I am still reading A Deepness In The Sky by Vernor Vinge. I'm kind of slow, I read maybe a chapter a day, which I feel is about ten pages. It's a big book, and there's lots of chapters, so it's taking me a while.
Throughout the book Vern tells time by the number of seconds, be it hundred or a thousand or a million. I'm comfortable with numbers, so I can generally figure out the amount of time we are talking about. Unfortunately I never remember those values so every time I run into a time, if I care about the amount of time, I have to do those calculations again. I wanted a scale that had both our conventional times and Vern's base-10 devoted system. It would need to be a logarithmic scale in order to accommodate all of our values. So I went prowling the net - and found bupkis. I did find one suggestion on how it might be done in javascript and html, but that's a lot of work, and I've already got a stack of obscure stuff to wade through. So I just compiled a list to see what I'm dealing with.
Some useful approximations:
- One thousand seconds, a Ksec, is about a quarter of an hour.
- One hundred thousand seconds is a little more than a day,
- a million seconds is like a week and a half,
- two and half million makes a month
- 30 million makes a year
- 300 million makes a decade
- 3 billion makes a century
- 30 billion makes a millenium
P. S. The list at the top is an embedded Google spreadsheet. I'm not sure whether embedding a list from a spreadsheet is worthwhile. It's great if that spreadsheet is going to get updated. If that happens, the blog post will show the new stuff, but I don't think that's going to happen here. The problem with embedding the spreadsheet is having to manually adjust the height and width parameters to show all of the data and nothing else. As you can see, there is still some white space on the right side and the bottom. I probably went back and forth a dozen times between the html and Blogger's preview. Pain in the neck. The other way is to just take a screenshot and embed it as an image. That has its own set of hoops to jump through, but I am familiar with them.

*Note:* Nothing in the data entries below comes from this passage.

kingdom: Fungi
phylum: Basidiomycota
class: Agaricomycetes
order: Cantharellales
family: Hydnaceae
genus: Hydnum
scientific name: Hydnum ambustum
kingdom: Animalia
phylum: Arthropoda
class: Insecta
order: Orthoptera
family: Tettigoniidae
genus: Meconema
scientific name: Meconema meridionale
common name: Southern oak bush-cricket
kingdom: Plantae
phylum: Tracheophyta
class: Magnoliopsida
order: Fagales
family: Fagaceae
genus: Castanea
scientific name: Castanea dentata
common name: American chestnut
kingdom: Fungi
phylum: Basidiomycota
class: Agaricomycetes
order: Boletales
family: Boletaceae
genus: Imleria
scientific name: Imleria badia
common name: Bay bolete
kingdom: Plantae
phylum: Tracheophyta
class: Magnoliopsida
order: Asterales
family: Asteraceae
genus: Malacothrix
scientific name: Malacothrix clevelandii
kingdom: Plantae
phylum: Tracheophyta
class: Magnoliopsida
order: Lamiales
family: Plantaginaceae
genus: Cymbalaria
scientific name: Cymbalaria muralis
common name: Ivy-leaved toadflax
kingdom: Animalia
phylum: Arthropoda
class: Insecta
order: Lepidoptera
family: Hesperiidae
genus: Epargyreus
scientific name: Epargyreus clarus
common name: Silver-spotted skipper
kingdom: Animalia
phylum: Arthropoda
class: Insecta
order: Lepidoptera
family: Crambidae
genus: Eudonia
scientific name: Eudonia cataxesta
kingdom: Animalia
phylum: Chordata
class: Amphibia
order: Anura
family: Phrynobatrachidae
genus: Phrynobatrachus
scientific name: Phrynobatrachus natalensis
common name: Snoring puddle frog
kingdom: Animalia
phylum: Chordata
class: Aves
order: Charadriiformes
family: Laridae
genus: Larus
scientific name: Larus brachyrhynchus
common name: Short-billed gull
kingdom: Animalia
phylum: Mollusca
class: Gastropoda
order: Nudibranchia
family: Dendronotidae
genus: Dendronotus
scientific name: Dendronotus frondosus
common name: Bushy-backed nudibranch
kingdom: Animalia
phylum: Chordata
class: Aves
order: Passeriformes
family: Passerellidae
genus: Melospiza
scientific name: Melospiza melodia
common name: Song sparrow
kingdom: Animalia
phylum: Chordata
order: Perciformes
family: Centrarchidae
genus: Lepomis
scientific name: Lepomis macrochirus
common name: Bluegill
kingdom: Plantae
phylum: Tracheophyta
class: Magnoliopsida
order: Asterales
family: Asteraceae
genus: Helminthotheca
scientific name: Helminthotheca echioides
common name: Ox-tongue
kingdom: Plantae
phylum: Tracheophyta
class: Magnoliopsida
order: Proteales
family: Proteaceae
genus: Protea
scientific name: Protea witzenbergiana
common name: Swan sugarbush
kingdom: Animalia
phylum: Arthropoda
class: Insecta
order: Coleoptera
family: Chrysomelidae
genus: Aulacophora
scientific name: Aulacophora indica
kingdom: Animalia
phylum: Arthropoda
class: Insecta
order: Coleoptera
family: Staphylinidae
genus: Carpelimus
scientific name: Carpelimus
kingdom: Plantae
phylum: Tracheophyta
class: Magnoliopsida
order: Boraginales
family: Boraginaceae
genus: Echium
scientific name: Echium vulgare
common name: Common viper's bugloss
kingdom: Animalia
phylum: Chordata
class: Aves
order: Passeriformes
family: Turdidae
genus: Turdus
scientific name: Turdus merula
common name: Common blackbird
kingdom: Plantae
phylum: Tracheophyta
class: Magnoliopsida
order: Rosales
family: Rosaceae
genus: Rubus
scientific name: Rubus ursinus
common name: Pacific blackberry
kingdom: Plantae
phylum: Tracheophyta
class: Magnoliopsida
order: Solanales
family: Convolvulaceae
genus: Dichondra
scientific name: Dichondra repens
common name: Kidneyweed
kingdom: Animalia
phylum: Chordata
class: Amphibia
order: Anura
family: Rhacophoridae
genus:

P. P. S. Kind of funny that everyone uses the same time standard of seconds, minutes and hours. The second is kind of universal - it's a heartbeat. The minutes and hours part though, I wonder where it came from. I suspect it came from European clock makers during the Renaissance (Bayou, I'm looking at you), but who knows? Maybe they got it from Chinese clock makers a zillion years ago. Someone should investigate.
P. P. P. S. Editing a spreadsheet to get it to 'look' like you want takes me a lot of fiddling around, but Google does offer lots of options. I know how to find most of what I want, changes appear immediately, you don't have to go look at a 'preview', and it's useful for things besides lists.